Whenever a line below includes the word "Indigenous", copy that line.

Items from a data source:
================

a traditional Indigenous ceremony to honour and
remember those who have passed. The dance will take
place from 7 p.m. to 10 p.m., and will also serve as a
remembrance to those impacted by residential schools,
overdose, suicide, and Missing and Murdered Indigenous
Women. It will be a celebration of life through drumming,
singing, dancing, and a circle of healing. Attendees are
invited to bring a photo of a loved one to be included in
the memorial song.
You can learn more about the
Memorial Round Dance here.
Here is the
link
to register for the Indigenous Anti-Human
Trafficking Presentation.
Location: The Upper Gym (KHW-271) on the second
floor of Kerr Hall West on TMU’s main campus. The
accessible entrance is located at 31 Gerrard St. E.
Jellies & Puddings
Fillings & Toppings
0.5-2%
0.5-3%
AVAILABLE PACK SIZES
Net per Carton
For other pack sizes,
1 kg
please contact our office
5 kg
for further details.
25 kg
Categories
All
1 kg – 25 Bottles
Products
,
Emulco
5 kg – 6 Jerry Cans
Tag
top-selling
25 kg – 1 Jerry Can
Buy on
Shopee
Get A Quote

================

◆ Task answer ◆
a traditional Indigenous ceremony to honour and
overdose, suicide, and Missing and Murdered Indigenous
to register for the Indigenous Anti-Human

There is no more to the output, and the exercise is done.